Lithuania is quietly racing to fortify itself on a knife’s edge between Russia’s Kaliningrad enclave and the authoritarian Belarusian regime, and the urgency is real. Recent incursions — including drones crossing into Lithuanian airspace and explosive-laden wreckage found on Lithuanian soil — have driven home that Moscow’s harassment isn’t abstract theory but a present danger.
Ordinary citizens are being turned into defenders, reviving traditions of the Riflemen’s Union and bolstering a national habit of readiness that Western elites often mocked until it was necessary. These volunteer formations and civil-defense programs are not “paramilitary paranoia”; they are prudent, historically grounded preparations that any free nation would applaud.
What Lithuania faces is a new generation of low-cost, high-disruption hybrid attacks — from unmanned drones to smuggling balloons and likely sabotage — designed to terrorize and destabilize without crossing the threshold of full-scale war. This is the Kremlin’s playbook: small, deniable strikes to bleed resolve and fracture alliances, and Lithuania’s leaders are rightly calling them what they are.
Vilnius has responded with concrete spending and hard infrastructure: trenches, anti-tank defenses, mines, sensors and a multi-year plan to invest over a billion euros in deterrence and resiliency. That kind of seriousness should be the baseline expectation from every NATO ally — not a novelty to be negotiated away by bureaucrats in Brussels.
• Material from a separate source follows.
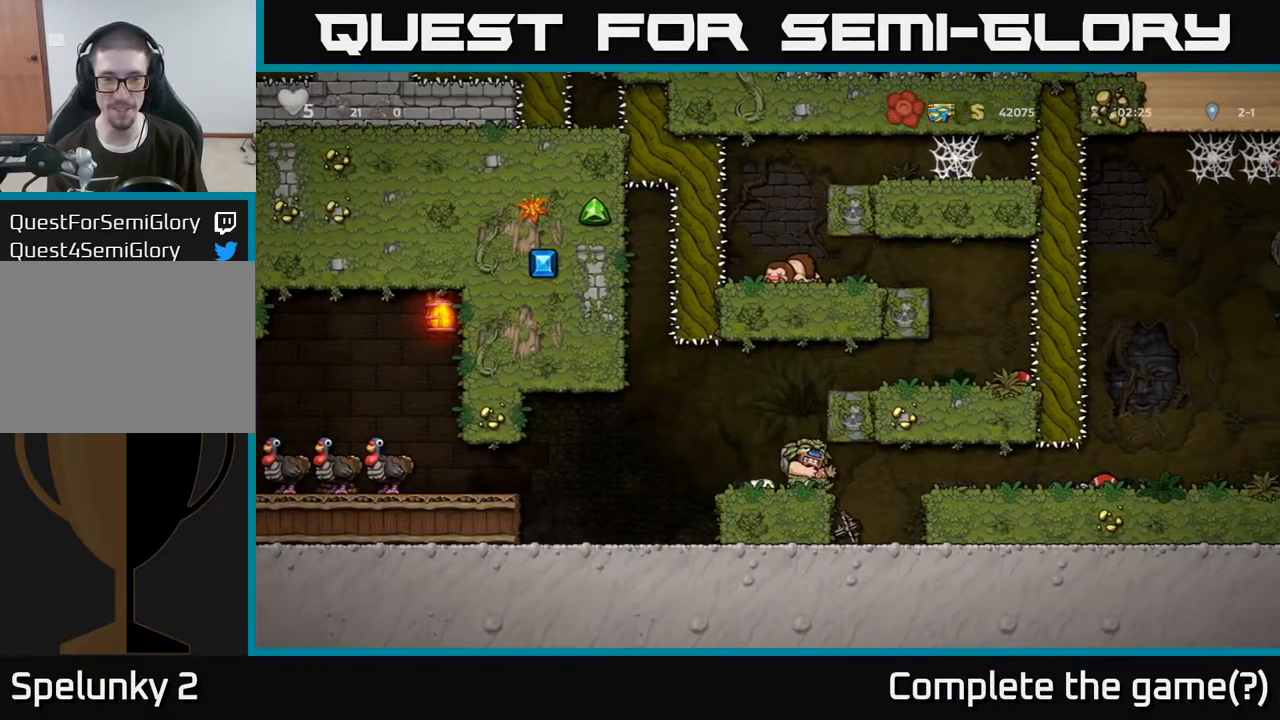
{"buttons": [], "left_stick": "right", "right_stick": "center", "events": [[350, "A", "down"], [450, "A", "up"]]}
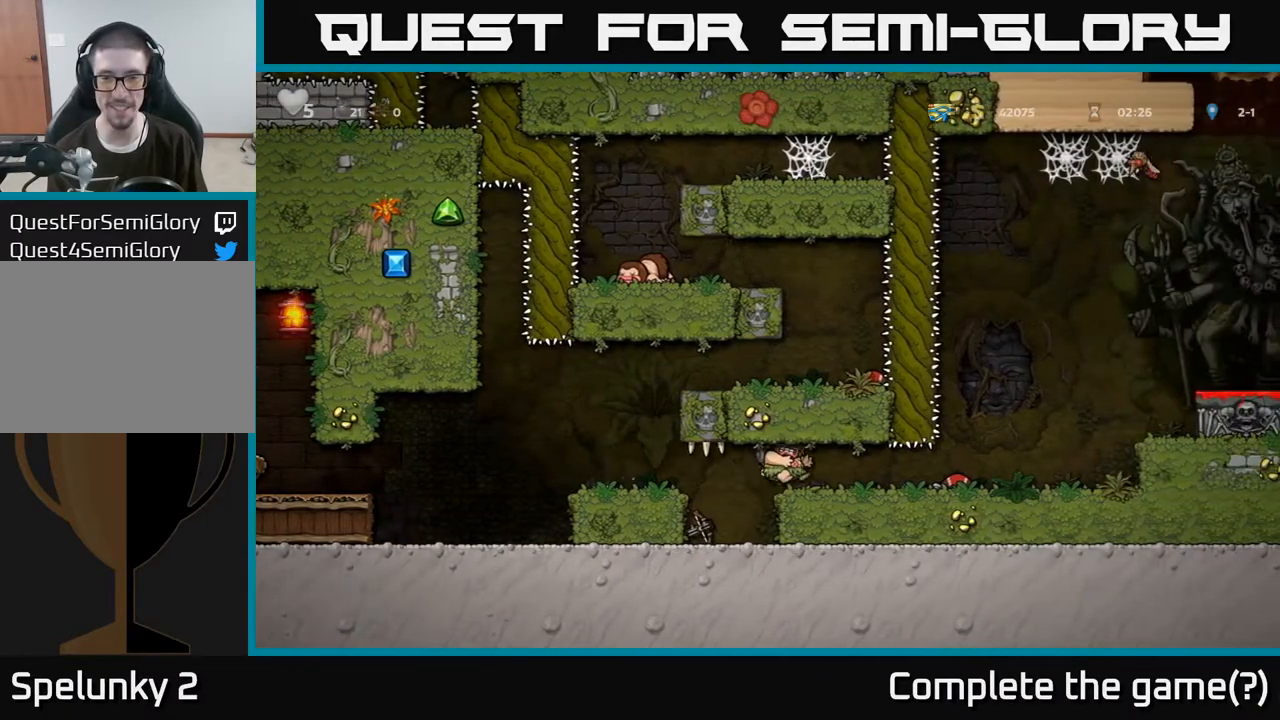
{"buttons": ["A"], "left_stick": "right", "right_stick": "center", "events": [[467, "A", "down"]]}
Allies are beginning to step up in tangible ways, with long-term deployments and brigade-level commitments from major European powers that signal resolve rather than bland statements. Those moves are welcome, but they must be matched by sustained political will and deterrent capabilities, not the wishful thinking that got Europe into strategic complacency for so long.
This moment exposes a broader failure of the Western establishment to take deterrence seriously until threats were knocking at the door. It’s a lesson in humility: liberty doesn’t survive on slogans and committees; it survives on readiness, credible force, and the willingness to defend what’s ours and what we promised to protect.
If the Western alliance is to honor its commitments, leaders must convert words into capabilities — air defenses, logistics prepositioning, and relentless support for partners who choose to defend themselves. Appeasement and hollow assurances only invite escalation; deterrence backed by action keeps the peace and preserves freedom.